How the sex scenes of BBC’s hit “Normal People” are shot (video-photos)

A member of the crew who worked on the BBC show’s saucy shots has revealed the secrets to making them work

Normal People has become a huge hit, not just for its beautiful love story but for its explicit sex scenes.

Now a member of the crew who worked on the BBC show’s saucy shots has revealed the secrets to making them work.

The series, which is based on Sally Rooney’s best-selling novel, follows the enduring relationship between Marianne Sheridan and Connell Waldron through school and young adulthood.

Ita O’Brien worked as an intimacy co-ordinator on set and it was her job to make sure the actors felt as comfortable as possible while shooting sex scenes.

She said the programme’s stars Daisy Edgar-Jones, 21, (who plays Marianne) and Paul Mescal, 24, (Connell) were coached while acting out the intimate moments their characters shared.

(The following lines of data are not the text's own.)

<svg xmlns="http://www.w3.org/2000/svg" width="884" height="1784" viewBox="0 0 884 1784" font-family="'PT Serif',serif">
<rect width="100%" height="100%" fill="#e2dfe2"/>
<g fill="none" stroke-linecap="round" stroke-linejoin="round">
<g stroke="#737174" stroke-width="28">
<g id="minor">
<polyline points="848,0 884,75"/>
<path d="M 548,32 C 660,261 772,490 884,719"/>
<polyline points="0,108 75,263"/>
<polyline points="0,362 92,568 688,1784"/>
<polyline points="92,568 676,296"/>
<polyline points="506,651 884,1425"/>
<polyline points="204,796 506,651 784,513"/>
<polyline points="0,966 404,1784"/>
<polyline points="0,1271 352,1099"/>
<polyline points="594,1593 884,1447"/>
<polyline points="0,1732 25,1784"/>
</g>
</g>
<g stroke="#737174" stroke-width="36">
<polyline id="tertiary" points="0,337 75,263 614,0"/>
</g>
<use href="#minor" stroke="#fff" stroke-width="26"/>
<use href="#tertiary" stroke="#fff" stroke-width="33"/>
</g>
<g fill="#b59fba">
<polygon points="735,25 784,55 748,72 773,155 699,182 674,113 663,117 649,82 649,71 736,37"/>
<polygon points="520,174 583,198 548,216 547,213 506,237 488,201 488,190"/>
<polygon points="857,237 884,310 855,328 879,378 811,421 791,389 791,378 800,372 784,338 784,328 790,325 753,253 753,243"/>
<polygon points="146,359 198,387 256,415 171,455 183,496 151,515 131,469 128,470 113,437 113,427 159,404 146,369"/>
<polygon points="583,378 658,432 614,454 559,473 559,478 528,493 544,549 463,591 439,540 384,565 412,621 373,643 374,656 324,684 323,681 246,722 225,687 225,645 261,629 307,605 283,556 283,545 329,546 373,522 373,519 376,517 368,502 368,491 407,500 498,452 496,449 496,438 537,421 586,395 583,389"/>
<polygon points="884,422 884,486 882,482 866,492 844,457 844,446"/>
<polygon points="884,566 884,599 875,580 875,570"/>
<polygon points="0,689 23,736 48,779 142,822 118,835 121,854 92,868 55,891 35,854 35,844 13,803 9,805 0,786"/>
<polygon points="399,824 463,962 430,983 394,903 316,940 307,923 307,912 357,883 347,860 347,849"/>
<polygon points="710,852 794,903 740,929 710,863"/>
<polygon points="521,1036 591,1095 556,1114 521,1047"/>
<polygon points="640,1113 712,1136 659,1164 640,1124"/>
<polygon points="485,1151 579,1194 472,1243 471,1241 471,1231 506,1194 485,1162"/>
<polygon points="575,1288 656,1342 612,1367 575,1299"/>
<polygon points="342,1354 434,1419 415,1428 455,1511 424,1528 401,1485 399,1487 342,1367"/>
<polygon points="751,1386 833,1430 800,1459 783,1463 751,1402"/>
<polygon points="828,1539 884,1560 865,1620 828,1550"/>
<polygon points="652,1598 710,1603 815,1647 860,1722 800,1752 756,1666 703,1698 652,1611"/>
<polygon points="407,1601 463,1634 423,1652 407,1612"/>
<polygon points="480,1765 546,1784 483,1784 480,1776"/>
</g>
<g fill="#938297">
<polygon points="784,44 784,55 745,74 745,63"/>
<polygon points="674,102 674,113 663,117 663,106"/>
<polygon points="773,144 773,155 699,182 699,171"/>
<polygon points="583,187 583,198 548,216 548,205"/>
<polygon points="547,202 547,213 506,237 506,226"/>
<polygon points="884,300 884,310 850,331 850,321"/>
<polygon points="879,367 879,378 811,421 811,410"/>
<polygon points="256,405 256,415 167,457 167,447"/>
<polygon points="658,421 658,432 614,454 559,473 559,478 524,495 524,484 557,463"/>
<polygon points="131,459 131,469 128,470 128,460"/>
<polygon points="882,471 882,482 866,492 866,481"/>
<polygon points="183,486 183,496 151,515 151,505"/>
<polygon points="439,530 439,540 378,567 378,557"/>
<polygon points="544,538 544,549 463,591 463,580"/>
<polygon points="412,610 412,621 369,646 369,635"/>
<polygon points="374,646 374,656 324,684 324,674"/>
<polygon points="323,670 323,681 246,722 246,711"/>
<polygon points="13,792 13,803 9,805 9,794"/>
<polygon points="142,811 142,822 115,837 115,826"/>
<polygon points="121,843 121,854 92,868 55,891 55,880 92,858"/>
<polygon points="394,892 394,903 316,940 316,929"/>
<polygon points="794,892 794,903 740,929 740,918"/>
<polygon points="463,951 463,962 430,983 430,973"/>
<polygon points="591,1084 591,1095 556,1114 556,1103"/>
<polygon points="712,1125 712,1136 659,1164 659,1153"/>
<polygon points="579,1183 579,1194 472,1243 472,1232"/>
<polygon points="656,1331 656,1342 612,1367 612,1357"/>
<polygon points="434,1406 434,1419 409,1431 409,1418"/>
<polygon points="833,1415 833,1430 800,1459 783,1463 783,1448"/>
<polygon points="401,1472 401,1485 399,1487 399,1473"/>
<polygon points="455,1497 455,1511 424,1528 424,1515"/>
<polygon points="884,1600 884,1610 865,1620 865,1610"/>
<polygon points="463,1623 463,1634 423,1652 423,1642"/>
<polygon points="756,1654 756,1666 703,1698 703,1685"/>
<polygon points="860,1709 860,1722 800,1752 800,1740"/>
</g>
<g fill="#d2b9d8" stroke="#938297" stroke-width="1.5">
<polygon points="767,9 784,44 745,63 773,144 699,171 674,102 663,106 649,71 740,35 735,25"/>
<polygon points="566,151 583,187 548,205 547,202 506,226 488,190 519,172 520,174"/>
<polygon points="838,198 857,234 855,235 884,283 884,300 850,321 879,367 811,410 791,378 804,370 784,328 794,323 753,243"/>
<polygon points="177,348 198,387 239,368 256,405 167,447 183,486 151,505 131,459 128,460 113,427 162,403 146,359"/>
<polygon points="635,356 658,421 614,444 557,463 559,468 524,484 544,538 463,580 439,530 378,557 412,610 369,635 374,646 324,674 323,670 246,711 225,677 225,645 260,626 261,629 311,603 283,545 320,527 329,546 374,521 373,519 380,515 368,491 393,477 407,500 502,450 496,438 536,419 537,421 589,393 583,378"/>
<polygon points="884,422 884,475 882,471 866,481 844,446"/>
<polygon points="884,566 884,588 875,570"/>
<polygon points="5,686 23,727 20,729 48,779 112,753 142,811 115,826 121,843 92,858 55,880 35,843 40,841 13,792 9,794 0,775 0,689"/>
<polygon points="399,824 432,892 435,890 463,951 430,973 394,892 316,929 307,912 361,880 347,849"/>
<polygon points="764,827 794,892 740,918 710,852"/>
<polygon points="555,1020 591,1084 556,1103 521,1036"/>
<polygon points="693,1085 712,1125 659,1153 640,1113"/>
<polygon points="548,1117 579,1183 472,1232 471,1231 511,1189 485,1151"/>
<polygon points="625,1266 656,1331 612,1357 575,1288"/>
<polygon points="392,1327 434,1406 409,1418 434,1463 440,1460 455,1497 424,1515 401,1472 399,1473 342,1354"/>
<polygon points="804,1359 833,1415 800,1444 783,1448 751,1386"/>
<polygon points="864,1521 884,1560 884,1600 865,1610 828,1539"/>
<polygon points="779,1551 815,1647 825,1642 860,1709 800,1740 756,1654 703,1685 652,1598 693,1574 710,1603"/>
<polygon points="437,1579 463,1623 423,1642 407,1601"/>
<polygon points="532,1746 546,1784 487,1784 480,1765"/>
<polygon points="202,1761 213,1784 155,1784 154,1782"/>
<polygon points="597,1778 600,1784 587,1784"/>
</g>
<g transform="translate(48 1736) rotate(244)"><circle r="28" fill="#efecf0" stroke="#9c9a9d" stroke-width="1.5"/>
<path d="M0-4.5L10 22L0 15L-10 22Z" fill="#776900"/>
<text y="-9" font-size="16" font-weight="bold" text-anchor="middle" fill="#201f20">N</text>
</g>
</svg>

She told RTE’s Brendan O’Connor Show: “Before the role of the intimacy co-ordinator there wasn’t the sense that actually we need to bring a skill and choreography to the intimate content, and there wasn’t a sense that we had to do a risk assessment.

“Actors were left to their own devices.

“Directors might have spoken really clearly about what they wanted from the intimate content, but there wasn’t that stage of making sure everywhere the actors were going to be touched or the sexual content they might be doing – or the degree of nudity.